- [Instructions for the task]: In the stretch of lines from the one containing "On Saturday, where" through the one containing "2:30 PM -- halfway", swap "bottom edge" for "lower edge" and reproduce only those lines, changing nothing else.

[Dataset excerpts]
_ _ _ _ _

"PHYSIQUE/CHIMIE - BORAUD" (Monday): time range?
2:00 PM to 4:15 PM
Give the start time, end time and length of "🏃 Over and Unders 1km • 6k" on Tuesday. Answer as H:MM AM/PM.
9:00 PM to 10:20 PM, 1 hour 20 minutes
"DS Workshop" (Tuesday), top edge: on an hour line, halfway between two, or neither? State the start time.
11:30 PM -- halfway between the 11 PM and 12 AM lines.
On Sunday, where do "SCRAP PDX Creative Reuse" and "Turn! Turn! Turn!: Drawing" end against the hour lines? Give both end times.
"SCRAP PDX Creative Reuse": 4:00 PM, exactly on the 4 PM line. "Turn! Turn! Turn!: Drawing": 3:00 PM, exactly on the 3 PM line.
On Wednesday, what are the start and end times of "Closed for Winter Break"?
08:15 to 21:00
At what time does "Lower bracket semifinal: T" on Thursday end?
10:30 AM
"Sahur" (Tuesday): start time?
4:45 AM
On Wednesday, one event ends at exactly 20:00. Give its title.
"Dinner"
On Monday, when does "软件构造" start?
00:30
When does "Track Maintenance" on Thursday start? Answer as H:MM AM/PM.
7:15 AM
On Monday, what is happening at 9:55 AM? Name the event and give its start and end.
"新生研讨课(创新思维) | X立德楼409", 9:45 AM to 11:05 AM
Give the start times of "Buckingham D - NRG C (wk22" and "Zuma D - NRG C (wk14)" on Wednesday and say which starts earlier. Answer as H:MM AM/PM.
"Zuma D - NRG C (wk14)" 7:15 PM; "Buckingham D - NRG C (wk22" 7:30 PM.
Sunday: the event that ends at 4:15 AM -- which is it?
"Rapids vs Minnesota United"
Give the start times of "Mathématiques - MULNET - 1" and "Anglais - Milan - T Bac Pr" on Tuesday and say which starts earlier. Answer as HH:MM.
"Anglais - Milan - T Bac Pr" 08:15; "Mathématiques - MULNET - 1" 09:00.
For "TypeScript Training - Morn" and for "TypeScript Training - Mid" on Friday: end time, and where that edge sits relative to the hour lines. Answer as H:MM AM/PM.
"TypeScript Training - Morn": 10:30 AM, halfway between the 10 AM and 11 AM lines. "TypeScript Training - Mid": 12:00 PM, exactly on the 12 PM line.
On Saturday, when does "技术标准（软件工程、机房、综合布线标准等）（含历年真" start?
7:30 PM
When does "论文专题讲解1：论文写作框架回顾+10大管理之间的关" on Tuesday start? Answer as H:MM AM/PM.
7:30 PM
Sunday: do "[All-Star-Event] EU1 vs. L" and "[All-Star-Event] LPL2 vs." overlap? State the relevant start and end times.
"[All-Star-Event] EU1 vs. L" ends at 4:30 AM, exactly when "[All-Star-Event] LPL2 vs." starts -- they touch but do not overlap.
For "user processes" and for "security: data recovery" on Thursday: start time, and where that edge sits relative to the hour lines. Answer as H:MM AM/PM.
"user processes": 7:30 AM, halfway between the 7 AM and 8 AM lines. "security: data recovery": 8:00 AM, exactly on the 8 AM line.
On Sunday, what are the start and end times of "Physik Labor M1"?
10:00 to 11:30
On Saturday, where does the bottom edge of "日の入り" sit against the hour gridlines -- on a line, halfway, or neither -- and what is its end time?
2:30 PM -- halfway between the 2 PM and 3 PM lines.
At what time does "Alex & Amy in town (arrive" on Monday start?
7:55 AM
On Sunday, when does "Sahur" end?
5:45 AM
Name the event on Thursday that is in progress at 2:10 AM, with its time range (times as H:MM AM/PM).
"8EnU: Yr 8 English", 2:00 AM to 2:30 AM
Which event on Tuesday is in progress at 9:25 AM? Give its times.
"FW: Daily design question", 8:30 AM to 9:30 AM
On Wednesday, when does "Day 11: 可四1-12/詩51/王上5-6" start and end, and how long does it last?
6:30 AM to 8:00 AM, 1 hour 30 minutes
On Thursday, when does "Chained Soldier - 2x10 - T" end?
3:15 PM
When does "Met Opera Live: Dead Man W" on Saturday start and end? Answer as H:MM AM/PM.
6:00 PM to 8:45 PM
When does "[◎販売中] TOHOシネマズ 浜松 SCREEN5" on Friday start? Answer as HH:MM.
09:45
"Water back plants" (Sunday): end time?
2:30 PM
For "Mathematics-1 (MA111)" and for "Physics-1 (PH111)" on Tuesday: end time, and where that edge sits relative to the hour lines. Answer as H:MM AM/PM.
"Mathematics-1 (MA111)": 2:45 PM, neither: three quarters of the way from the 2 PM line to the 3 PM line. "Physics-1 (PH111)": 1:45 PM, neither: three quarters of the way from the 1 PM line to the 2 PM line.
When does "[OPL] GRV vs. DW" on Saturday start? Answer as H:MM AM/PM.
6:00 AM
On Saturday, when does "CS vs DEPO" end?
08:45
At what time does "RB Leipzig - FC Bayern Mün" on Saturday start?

_ _ _ _ _

- [Answer to this problem]:
On Saturday, where does the lower edge of "日の入り" sit against the hour gridlines -- on a line, halfway, or neither -- and what is its end time?
2:30 PM -- halfway between the 2 PM and 3 PM lines.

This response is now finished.